Öylesine dalmıştı ki, önünden gelip geçenleri görmüyor, yanına
yaklaşanları fark etmiyordu. Yanına birisinin oturduğunu sezinledi,
kafasını kaldırıp bakmaya niyetlendiği anda omuzunda bir el sıcaklığı
hissetti, kafasını kaldırdığını da ‘Merhaba’ diyen güzel, aynı zamanda
da tanıdık bir yüz ile karşılaştı.
Ayhan, karşısında Hülya’yı görünce hem şaşırdı, hem sevindi, ilk soruyu hemen yöneltti:
-Merhaba, ne yapıyorsun burada?
-Burada okuyacağım, sen ne yapıyorsun
-Bende burada okuyacağım
-Çok sevindim, ben de hiç arkadaşım olmayacak diye korkuyordum
-Benim korkumda aynıydı
Hülya, Ayhan’ın öğretmeninin kızıydı. Aynı mahallede oturuyorlardı.
Altı ay kadar önce sömestre tatiline girildiğinde öğretmenini tayini
çıkmış, Hülya da Kırşehir’den ayrılmıştı. Ayhan, ‘öğretmenim nasıl?’
diye sordu, Hülya ‘İyi’ diye karşılık verdi ve konuşmaya yeniden
başladılar.
-Öğretmenim de burada mı?
-Yok o Çiçekdağı ortaokulunda
-Sen neden orada devam etmedin?
-Bilmiyorum, annem öyle istedi. Evimiz burada, annem hergün okula gidip geliyor.
-Baban nasıl?
-……
-Babana bir şey mi oldu yoksa?
-Yok olmadı. Sadece annemden ayrıldı. Zaten Kırşehir’den ayrılmamızın nedeni de annem ile babamın ayrılmasından dolayı
-Üzüldüm, babanla görüşüyor musunuz?
-Yok görüşmüyoruz, o Kırşehir’de kaldı, biz buraya yerleştik
Konuşmaları devam ederken, zil çaldı. Birlikte banktan kalktılar,
okulun bahçesinde toplanıp, sınıflara dağıldılar.

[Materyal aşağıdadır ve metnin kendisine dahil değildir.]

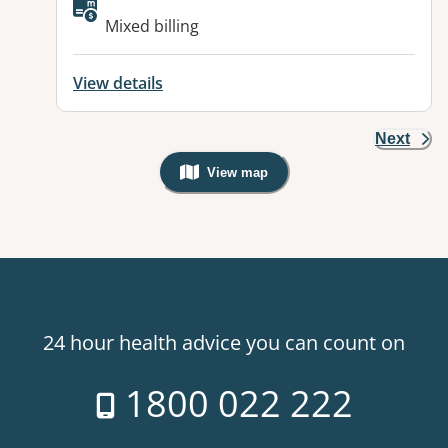
Available facilities:
Mixed billing
View details
Next
View map
, Warning: Googles Map view is not v
24 hour health advice you can count on
1800 022 222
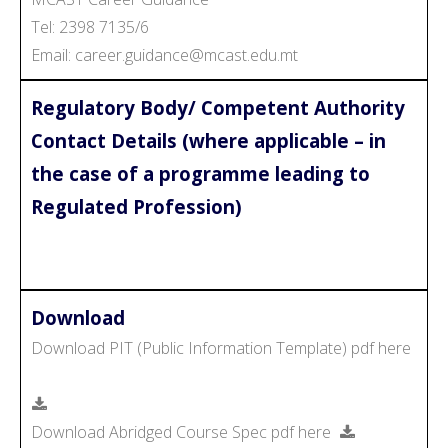
Tel: 2398 7135/6
Email: career.guidance@mcast.edu.mt
Regulatory Body/ Competent Authority
Contact Details (where applicable – in
the case of a programme leading to
Regulated Profession)
Download
Download PIT (Public Information Template) pdf here
Download Abridged Course Spec pdf here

Hülya ile Ayhan aynı
sınıfa düşmüşlerdi.
Aradan iki yıl geçti, Ayhan ile Hülya birbirlerinden hiç ayrılmadılar.
Her ikisi de lise son sınıfa kadar gelmişlerdi. Ayhan ile Hülya
birbirlerini hergün görüyorlar, birbirlerinin evlerine gidip,
geliyorlardı. Her şeyi paylaşıyor, birbirlerine hiç yalan
söylemiyorlardı.
Okulun artık son günleri gelmişti. Sınıf arkadaşlarıyla birlikte
pikniğe gittiler. Ayhan ile Hülya, arkadaşlarından ayrılıp, piknik
alanındaki çam ağaçlarının birisinin altına gidip, ileriye dönük
planlar yapmaya başladılar.
Ayhan söze başladı:
-Üniversite formunu doldurdun mu?
-Evet doldurdum, ya sen?
-Bende odldurdum
-Sınava nerede gireceksin?
-Ankara ve Yozgat’ı yazdım, ya sen?
-Ben de
-Çok iyi desene ikimizde aynı yerde sınava gireceğiz
-Evet aynı yerde sınava gireceğiz
-Peki kazanırsan hangi okula gitmeyi düşünüyorsun?

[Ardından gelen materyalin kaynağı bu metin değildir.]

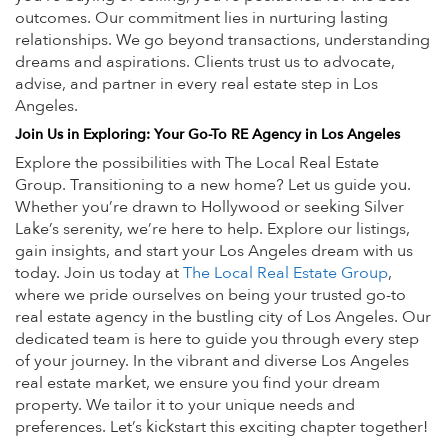
outcomes.
Our commitment lies in nurturing lasting
relationships. We go beyond transactions, understanding
dreams and aspirations. Clients trust us to advocate,
advise, and partner in every real estate step in Los
Angeles.
Join Us in Exploring: Your Go-To RE Agency in Los Angeles
Explore the possibilities with The Local Real Estate
Group. Transitioning to a new home? Let us guide you.
Whether you’re drawn to Hollywood or seeking Silver
Lake’s serenity, we’re here to help. Explore our listings,
gain insights, and start your Los Angeles dream with us
today.
Join us today at
The Local Real Estate Group
,
where we pride ourselves on being your trusted go-to
real estate agency in the bustling city of Los Angeles. Our
dedicated team is here to guide you through every step
of your journey. In the vibrant and diverse Los Angeles
real estate market, we ensure you find your dream
property. We tailor it to your unique needs and
preferences. Let’s kickstart this exciting chapter together!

-Edebiyat fakültesi veya hukuk düşünüyorum
-Bende
-Peki hangi okulu tercih edeceksin?
-Erzurum veya Antalya, ya sen?
-Ben de
-O zaman sınavda biraraya gelelim, ikimiz de aynı formları dolduralım
-Tamam
Ayhan ile Hülya, çok iyi arkadaşlardı. Birbirlerine saygı duyuyor, bir
an bile birbirlerini görmeseler gözlerine uyku girmiyordu. Ayhan,
Babasının rahatsızlığı nedeniyle birlikte Ankara’ya gitti. Sabaha karşı
komşularının taksisi ile gitmiş, akşam saatlerinde de tekrar geri
dönmüşlerdi. Ayhan, bir taraftan babasının rahatsızlığına üzülüyor,
diğer taraftan da Hülya’yı merak ediyordu. Hemen Hülya’nın evine koştu,
evin önüne geldiğinde cama doğru baktı, Hülya ile göz göze geldi. Yan
pencerenin açıldığını bile görmediler. Ayhan, açılan pencereden
yükselen sesle irkildi, döndü, pencerede öğretmenini gördü. Öğretmeni
‘Gelsene Ayhan, niye orada dikiliyorsun, aç kızım kapıyı’ diyerek,
Ayhan’ı içeriye davet etti. Ayhan henüz öğretmenine cevap vermemişti ki
Hülya’yı kapının önünde buldu. İçeriye girdiler, gecenin geç vaktine
kadar sohbet ettiler. Hülya’nın annesi çok anlayışlı bir kadındı. Biri
öğrencisi, diğeri kızı. Aralarındaki duygusal yaklaşımı çok iyi
anlıyor, iyi anlaşmalarından ötürü de seviniyordu.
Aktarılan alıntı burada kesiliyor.